Termasuk klasifikasi apakah kasus diatas…
a. Le Fort I (horizontal)
b. Le Fort II (pyramidal)
c. Le Fort III (transversal)
d. Le Fort III (pyramidal)
e. Le Fort II (horizontal)
Jawaban: B. Le Fort II (pyramidal)
Alasan: Untuk Penegakan fraktur maksila dilakukan dengan cara anamnesis, pemeriksaan fisik,
dan pemeriksaan penunjang. Pemeriksaan fraktur maxilla dilakukan dengan pemeriksaan
floating maxilla dengan cara dahi difiksasi dengan tangan kiri, kemudian maxilla dipegang
dengan ibu jari di luar dan telunjuk di palatum durum, gerakan maksila ke depan dan ke
belakang menunjukkan adanya fraktur maxilla. Floating maxilla akan lebih nyata pada fraktur
maxilla Le Fort II dan Le Fort III dibandingkan dengan Le Fort I.
 Le Fort I (horizontal): Fraktur dari septum nasal hingga tepi lateral piriformis, horizontal
diatas apek gigi, melewati bawah zygomaticomaxillary junction, dan pterygomaxillary
junction hingga pterygoid plates.
 Le Fort II (pyramidal): Meluas dari nasal bridge atau dibawah sutura nasofrontalis hingga
processes frontal maxilla, inferolaterally ke tulang lacrimal dan inferior dinding orbital
atau dekat dg foramen orbita inferior hingga dinding anterior sinus maxillary, dibawah
zygoma, melewati fissura pterygomaxillary dan pterygoid plates
 Le Fort III (transversal): Sutura nasofrontal dan frontomaxillary, meluas ke posterior
diantara dinding medial orbita hingga nasolacrimal groove dan tulang ethmoid. Fraktur
meluas ke dasar orbita hingga fissura orbital inferior, meluas ke superolaterally hingga
dinding lateral orbita, ke zygomaticofrontal junction dan zygomatic arch. Intranasal,
fraktur meluas ke dasar perpendicular plate tulang ethmoid, hingga vomer dan
pterygoid plates sampai dasar sphenoid
TN. JE usia 29 tahun datang ke rumah sakit dengan keluhan nyeri pada wajah sebelah kiri dan
bahu kanan setelah kecelakaan lalu lintas. Dari pemeriksaan fisik terdapat edema, nyeri tekan
pada regio maksilaris sinistra, terdapat floating maxilla dan diskontinusi dan krepitasi tidak
dapat di nilai karena terdapat edema. TD: 110/70 mmHg, N: 80x / menit, nafas 20x/menit. Dari
kasus di atas pemeriksaan penunjang apakah yang dapat dilakukkan untuk meneggakkan
diagnosis…
a. USG
b. Labortorium
c. CT-SCAN 3D
d. MRI
e. Fomogram
Jawaban: C. CT-SCAN 3D
Alasan: Trauma menyebabkan kerusakan pada jaringan keras dan lunak, Fraktur di maksilofasial
tergantung pada tipe injuri, arah dan besarnya kekuatan yang mengenainya. Fraktur adalah
hilangnya kontinuitas jaringan keras (tulang).
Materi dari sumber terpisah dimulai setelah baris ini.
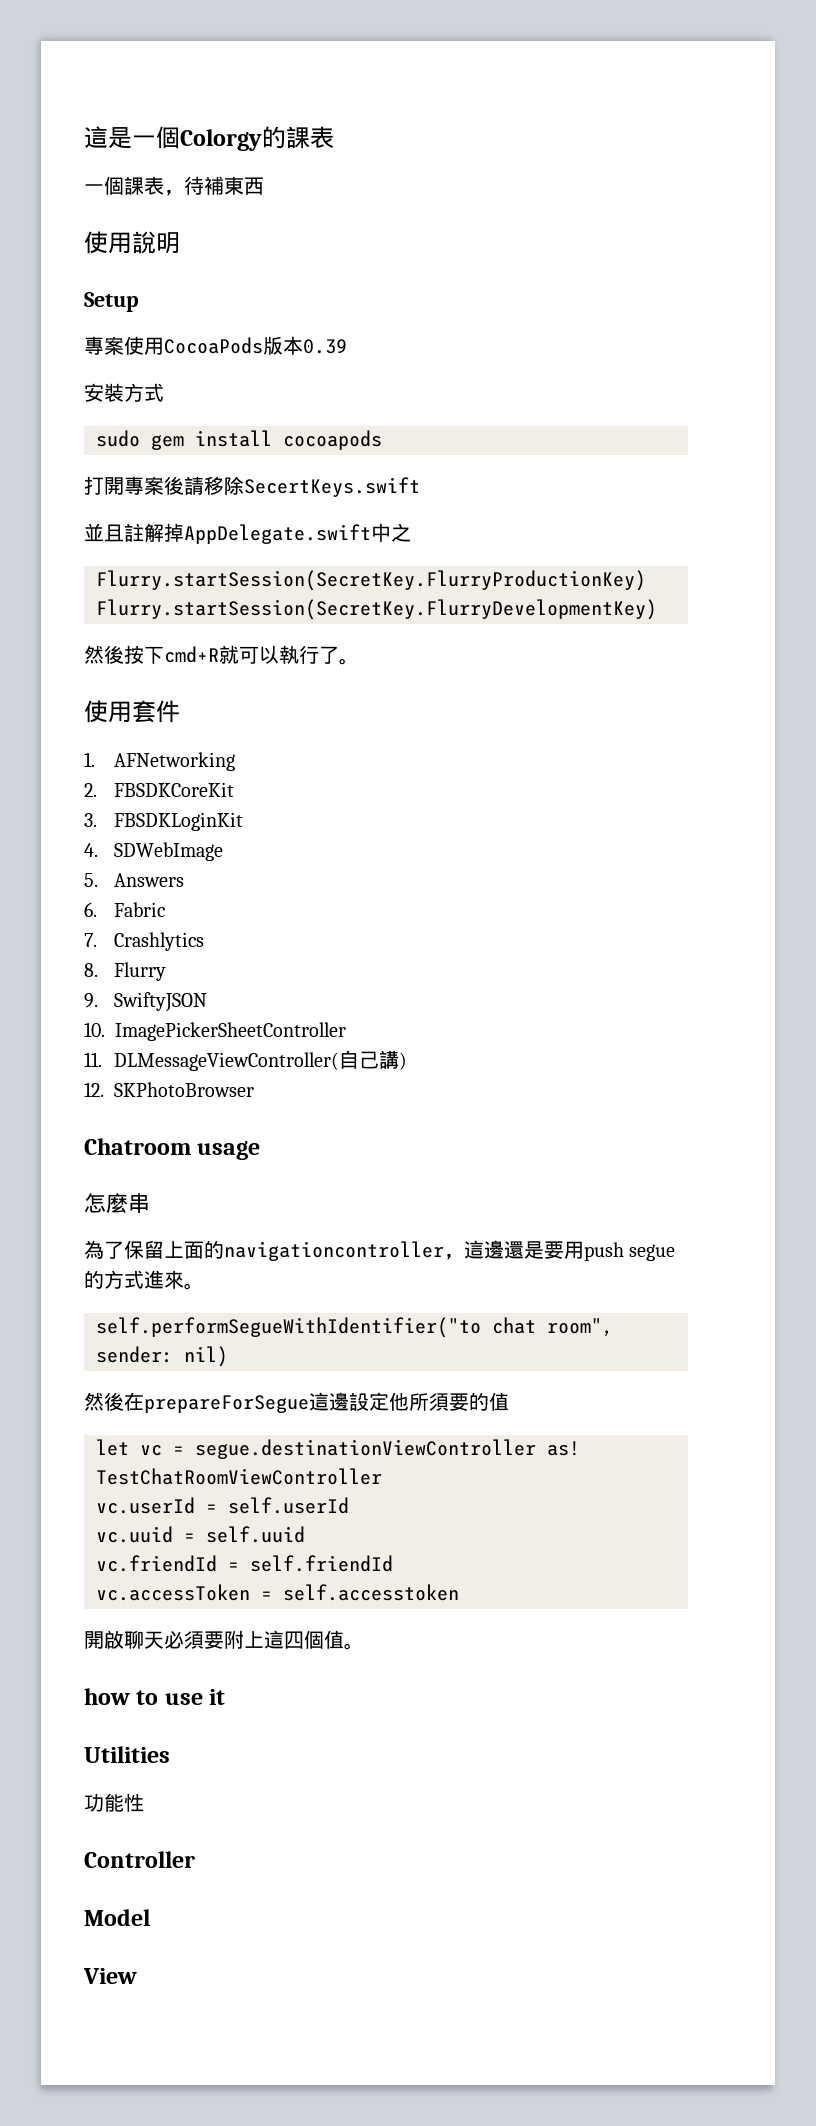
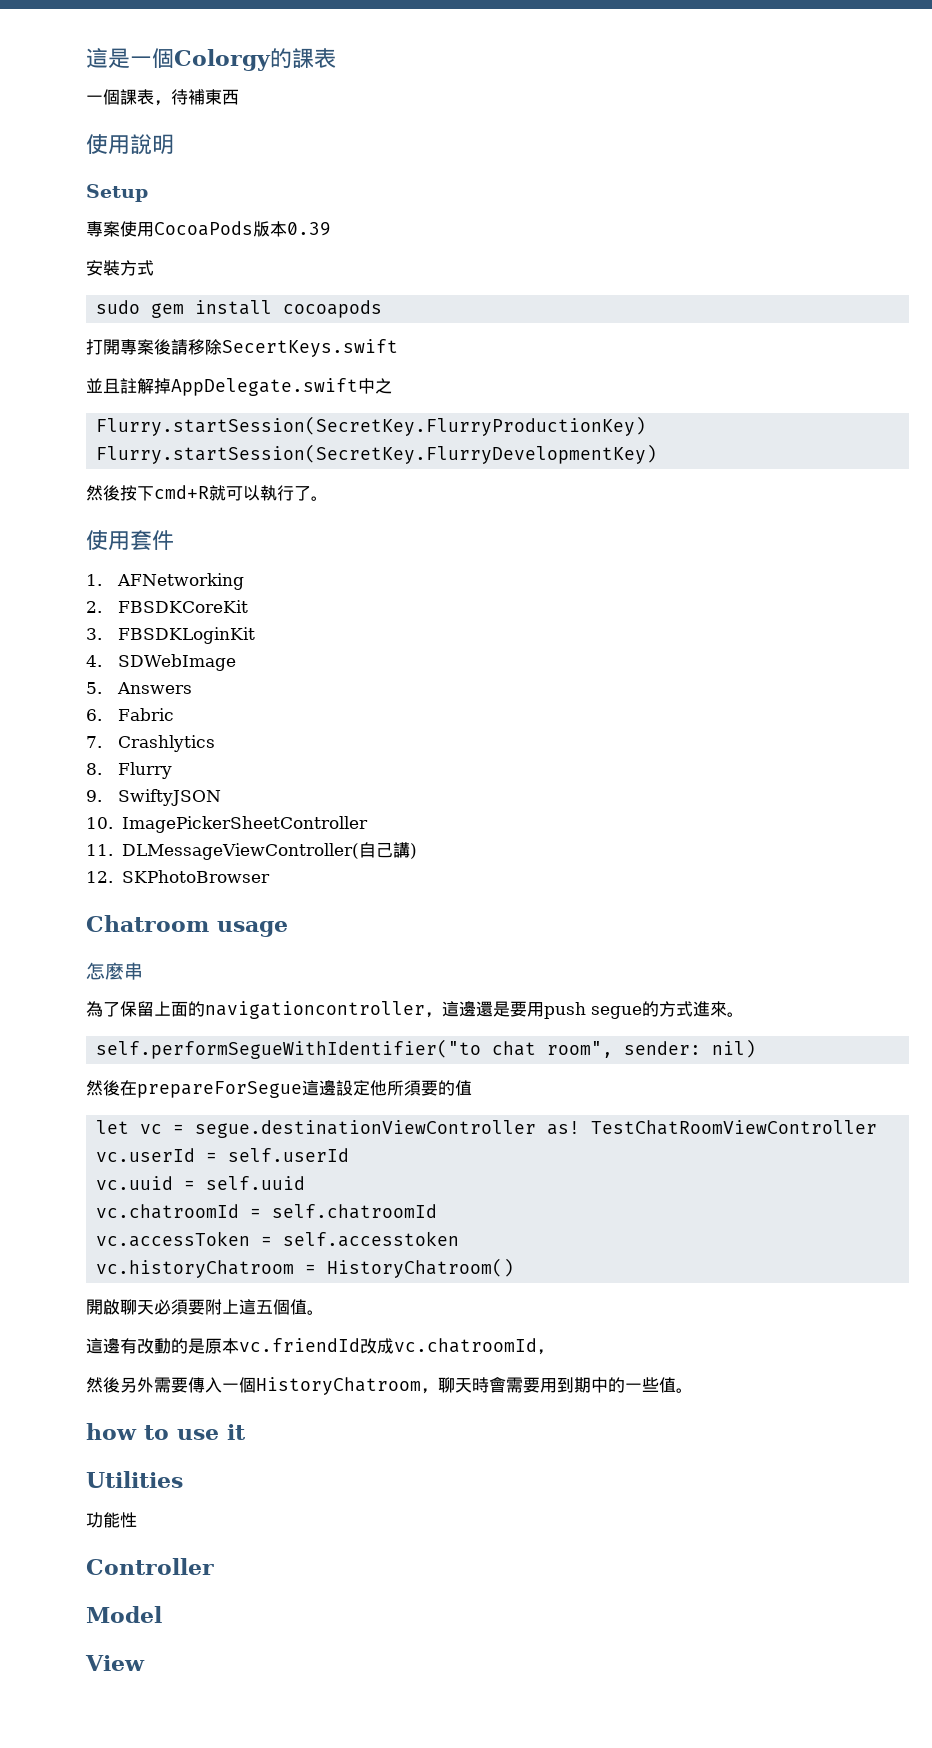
[96,1555,393,1572] vc.friendId = self.friendId -> [96,1204,438,1219] vc.chatroomId = self.chatroomId
(459, 1592) none -> [96,1258,515,1278] // vc.historyChatroom = HistoryChatroom()
[284,1631,304,1649] 四 -> [256,1300,273,1314] 五
(364, 1646) none -> [86,1337,554,1355] [86,1376,693,1395] // 這邊有改動的是原本vc.friendId改成vc.chatroomId， // 然後另外需要傳入一個HistoryChatroom，聊天時會需要用到期中的一些值。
Penatalaksanaan fraktur maksila Penatalaksanaan fraktur maksila memiliki prinsip
penatalaksaan yang sama dengan penatalaksanaan kasus trauma pada umumnya. Penanganan
dimulai dengan penilaian awal pada primary survey, resusitasi, secondary survey, terapi
definitif: Penanggulangan fraktur maksila sangat ditekankan agar rahang atas dan rahang
bawah dapat menutup.
Pemeriksaan penunjang untuk penegakan diagnosis fraktur maksila dapat dilakukan dengan
CT-scan 3D yang merupakan gold standard pemeriksaan pada pasien yang dicurigai mengalami
fraktur maksilofasial. Pemeriksaan fraktur maksila juga dapat dilakukan dengan menggunakan
foto polos Waters, Caldwel, submentovertek, dan lateral.